◆ Passage

Okay, but you guys, it really does depend! (Fitness experts and research also agree.) Your workout routine should be based on the goals you’re trying to accomplish in the gym—that’s always been a fact. If you’re looking to build strength and muscle mass, then you should consider split workouts. Otherwise if you’re looking to get in shape while you build muscle and burn body fat, then full-body workouts may be for you! Here are a few other reasons why we love total body workouts:

They promote muscle balance

Because you’re working out all of the muscles in your entire body in one session, you don’t need to worry about things like giving equal attention to each muscle or muscle group as you would in split workouts every week. Plus, full-body workouts incorporate a lot of compound movements, which are moves that work several muscles at the same time like squats, the bench press, and push-ups do. Win!

◆ Problems to work on
a) Copy the passage on full-body workouts word for word, starting at the words "Because you’re working" and ending after "push-ups do. Win!".
b) Carry on the piece about full-body workouts, picking up right after its last sentence.
The listing that comes next plays no part in this.

◆ Provided records

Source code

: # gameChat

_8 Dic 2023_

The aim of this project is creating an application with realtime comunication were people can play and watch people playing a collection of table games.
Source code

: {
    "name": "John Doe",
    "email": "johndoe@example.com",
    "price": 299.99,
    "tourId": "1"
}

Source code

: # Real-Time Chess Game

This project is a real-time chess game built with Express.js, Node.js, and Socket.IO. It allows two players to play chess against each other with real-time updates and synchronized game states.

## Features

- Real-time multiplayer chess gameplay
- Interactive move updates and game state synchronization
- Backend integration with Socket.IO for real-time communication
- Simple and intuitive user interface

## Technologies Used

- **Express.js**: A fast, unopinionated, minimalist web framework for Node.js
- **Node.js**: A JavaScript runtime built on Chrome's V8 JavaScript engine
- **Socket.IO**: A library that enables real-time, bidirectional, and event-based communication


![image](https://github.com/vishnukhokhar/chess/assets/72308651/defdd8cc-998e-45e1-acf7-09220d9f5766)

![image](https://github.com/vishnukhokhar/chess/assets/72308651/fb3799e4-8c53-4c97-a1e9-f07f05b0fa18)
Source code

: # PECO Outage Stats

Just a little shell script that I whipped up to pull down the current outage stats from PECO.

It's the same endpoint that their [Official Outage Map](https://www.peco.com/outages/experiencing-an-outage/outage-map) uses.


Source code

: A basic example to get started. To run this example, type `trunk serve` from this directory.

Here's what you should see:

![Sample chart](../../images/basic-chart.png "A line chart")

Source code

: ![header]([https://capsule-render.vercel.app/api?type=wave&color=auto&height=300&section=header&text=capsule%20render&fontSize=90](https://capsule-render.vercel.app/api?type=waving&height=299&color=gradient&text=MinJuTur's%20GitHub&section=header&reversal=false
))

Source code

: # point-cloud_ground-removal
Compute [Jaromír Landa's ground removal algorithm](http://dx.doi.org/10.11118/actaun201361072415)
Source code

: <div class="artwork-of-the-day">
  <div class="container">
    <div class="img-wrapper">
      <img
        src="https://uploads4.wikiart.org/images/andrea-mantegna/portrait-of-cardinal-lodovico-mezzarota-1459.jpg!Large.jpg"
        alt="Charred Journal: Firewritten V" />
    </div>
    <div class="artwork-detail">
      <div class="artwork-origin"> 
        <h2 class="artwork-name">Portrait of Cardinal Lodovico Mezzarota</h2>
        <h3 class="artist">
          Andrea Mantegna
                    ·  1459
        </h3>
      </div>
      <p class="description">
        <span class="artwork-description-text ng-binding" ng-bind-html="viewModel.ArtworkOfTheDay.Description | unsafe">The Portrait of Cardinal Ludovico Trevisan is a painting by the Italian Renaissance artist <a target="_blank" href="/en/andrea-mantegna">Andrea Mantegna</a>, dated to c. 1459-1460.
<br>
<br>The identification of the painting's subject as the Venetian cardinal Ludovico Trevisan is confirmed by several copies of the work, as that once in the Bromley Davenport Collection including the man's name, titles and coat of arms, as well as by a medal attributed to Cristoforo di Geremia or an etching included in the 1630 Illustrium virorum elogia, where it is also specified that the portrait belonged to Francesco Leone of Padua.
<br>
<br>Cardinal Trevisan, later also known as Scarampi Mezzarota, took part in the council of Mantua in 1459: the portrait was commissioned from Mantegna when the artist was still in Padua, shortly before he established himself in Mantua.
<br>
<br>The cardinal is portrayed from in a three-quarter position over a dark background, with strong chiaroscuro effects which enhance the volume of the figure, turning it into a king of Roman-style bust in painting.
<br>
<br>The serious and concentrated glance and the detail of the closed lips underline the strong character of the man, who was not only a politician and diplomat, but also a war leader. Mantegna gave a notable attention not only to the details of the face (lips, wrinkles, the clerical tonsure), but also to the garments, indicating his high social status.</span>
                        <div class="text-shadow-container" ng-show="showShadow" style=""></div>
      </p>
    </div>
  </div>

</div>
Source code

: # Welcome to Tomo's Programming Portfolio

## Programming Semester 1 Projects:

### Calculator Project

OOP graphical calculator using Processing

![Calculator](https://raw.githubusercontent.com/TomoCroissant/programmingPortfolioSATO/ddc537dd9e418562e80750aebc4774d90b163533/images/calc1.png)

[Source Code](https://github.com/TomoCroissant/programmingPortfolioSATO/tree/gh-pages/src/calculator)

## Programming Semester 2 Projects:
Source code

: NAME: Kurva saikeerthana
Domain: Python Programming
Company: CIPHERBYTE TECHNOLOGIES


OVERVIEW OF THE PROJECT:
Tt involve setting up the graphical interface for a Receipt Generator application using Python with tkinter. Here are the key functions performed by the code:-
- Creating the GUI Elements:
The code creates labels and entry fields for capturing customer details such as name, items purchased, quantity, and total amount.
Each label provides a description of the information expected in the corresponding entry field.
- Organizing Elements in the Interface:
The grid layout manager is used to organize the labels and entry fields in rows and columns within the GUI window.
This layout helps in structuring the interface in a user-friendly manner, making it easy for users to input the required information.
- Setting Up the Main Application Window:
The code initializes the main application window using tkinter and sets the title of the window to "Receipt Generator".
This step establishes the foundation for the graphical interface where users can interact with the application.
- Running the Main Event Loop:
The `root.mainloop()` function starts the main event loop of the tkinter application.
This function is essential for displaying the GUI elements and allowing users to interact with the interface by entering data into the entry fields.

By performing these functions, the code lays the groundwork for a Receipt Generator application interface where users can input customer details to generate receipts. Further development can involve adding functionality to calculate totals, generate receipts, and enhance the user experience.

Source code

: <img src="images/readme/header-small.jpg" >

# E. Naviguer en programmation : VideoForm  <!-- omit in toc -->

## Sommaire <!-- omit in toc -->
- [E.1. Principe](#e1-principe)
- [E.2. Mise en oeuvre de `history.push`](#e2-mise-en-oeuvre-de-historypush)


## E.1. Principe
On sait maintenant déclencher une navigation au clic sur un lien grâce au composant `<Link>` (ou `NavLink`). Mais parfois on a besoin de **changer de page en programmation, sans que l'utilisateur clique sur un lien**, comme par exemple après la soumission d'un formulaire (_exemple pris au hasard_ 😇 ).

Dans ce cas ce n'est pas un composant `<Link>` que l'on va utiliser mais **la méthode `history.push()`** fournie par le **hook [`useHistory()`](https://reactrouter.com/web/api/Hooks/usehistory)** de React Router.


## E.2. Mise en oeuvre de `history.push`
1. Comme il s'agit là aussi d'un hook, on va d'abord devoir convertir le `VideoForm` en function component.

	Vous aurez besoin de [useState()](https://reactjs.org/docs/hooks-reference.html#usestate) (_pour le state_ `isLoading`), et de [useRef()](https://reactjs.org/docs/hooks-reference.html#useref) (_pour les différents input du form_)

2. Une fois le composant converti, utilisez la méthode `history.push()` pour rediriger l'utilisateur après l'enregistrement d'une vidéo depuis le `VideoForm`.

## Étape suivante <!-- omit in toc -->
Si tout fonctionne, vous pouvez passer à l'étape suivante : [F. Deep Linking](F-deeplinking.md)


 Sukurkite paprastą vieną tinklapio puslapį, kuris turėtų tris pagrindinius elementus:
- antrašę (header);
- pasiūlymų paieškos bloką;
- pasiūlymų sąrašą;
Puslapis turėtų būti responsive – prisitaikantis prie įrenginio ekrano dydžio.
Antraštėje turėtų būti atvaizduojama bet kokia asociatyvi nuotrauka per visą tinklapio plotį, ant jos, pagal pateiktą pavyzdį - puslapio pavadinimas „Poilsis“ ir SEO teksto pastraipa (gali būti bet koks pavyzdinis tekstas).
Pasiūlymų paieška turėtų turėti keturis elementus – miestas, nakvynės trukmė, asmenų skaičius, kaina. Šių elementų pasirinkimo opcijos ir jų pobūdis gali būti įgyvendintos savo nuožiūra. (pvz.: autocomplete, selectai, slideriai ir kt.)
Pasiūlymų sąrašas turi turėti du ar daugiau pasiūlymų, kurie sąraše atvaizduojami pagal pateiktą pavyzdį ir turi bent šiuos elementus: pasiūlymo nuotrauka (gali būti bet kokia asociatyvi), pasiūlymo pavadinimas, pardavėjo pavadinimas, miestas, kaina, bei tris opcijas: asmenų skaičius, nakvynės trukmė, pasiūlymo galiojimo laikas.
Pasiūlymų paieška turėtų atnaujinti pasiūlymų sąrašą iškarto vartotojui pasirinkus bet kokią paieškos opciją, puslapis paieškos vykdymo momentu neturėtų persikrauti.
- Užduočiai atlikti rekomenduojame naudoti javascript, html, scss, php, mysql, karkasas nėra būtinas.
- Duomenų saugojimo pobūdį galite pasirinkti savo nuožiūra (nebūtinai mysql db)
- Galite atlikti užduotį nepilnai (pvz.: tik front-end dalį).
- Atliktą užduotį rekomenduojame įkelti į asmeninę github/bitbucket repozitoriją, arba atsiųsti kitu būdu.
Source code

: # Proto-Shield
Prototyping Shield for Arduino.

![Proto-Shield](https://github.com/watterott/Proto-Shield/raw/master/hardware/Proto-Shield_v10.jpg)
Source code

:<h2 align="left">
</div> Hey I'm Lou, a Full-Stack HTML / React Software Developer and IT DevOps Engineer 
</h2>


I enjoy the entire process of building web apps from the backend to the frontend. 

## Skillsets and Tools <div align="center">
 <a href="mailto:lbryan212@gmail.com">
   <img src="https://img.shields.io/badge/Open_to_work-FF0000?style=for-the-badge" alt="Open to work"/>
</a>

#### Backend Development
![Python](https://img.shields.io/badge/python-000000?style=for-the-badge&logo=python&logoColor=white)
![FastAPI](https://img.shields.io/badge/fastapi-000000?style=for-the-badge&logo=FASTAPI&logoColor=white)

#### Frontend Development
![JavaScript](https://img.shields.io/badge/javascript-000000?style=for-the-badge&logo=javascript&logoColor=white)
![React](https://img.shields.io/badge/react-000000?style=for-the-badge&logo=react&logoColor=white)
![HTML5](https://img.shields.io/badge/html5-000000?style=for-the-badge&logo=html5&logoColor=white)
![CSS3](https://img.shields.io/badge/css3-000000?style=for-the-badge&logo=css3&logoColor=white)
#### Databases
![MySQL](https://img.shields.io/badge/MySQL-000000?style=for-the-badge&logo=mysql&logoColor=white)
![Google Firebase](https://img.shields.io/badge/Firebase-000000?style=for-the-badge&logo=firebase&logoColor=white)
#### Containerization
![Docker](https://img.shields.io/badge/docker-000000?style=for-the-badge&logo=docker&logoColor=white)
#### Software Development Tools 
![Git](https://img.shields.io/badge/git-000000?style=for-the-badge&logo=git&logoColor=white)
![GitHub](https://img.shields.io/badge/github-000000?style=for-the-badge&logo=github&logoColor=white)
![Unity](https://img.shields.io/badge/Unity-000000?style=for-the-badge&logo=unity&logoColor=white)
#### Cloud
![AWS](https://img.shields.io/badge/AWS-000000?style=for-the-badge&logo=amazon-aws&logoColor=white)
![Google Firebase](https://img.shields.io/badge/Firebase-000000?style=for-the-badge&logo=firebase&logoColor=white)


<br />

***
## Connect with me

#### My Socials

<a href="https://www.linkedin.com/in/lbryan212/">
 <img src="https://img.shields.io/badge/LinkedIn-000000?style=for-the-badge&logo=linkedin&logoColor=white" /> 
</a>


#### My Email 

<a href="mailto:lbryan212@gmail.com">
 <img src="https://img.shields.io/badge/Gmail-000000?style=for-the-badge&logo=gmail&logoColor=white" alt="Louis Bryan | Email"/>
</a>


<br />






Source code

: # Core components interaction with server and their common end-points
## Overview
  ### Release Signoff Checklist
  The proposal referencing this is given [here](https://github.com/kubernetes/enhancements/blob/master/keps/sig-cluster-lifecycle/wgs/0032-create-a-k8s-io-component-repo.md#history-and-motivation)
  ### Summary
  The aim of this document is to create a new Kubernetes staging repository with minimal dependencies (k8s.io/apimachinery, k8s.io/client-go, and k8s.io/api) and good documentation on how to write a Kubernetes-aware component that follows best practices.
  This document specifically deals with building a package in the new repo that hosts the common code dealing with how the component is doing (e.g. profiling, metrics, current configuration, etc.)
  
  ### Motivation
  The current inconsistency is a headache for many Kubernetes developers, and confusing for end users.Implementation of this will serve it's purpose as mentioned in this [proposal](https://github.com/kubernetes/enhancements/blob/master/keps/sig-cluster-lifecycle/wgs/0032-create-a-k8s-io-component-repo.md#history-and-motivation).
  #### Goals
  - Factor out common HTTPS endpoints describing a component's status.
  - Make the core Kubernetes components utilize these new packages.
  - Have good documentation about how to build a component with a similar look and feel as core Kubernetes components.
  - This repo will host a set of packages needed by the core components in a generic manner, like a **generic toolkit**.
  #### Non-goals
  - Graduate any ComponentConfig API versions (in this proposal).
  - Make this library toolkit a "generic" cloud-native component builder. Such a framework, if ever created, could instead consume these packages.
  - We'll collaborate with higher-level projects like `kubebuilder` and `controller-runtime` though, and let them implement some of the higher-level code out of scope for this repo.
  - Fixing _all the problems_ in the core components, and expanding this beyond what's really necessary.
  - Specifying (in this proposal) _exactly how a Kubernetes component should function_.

◆ Responses to the exercise
a)
Because you’re working out all of the muscles in your entire body in one session, you don’t need to worry about things like giving equal attention to each muscle or muscle group as you would in split workouts every week. Plus, full-body workouts incorporate a lot of compound movements, which are moves that work several muscles at the same time like squats, the bench press, and push-ups do. Win!

b)
They burn more calories

Like we just mentioned, total body workouts involve compound exercises, which means more muscles are working at once. You can probably guess where we’re going next, but if not: the more muscles working, the more energy you’re expending, which means you’re burning more fat and calories! Research and studies back this up, too. And who wouldn’t want to burn an extra calorie or two? Definitely not us!

They’re less of a time commitment

This may seem slightly contradictory… but hear us out. Not everyone has time to fit 4-5 strength training workouts into their schedule each week—and that’s OK! But if you commit to the split approach and only make it to the gym twice in a week, then you’re skipping over at least an entire muscle group, whereas had you done two full-body workouts, then you would have worked each muscle group twice. Make sense? And not only that, but total body workouts are often times made up of bodyweight exercises, which means you can do them anytime, anywhere! Plus, focusing a few workouts a week on strength training is good, but it’s also important to make time for cardio, flexibility, and mobility moves, too!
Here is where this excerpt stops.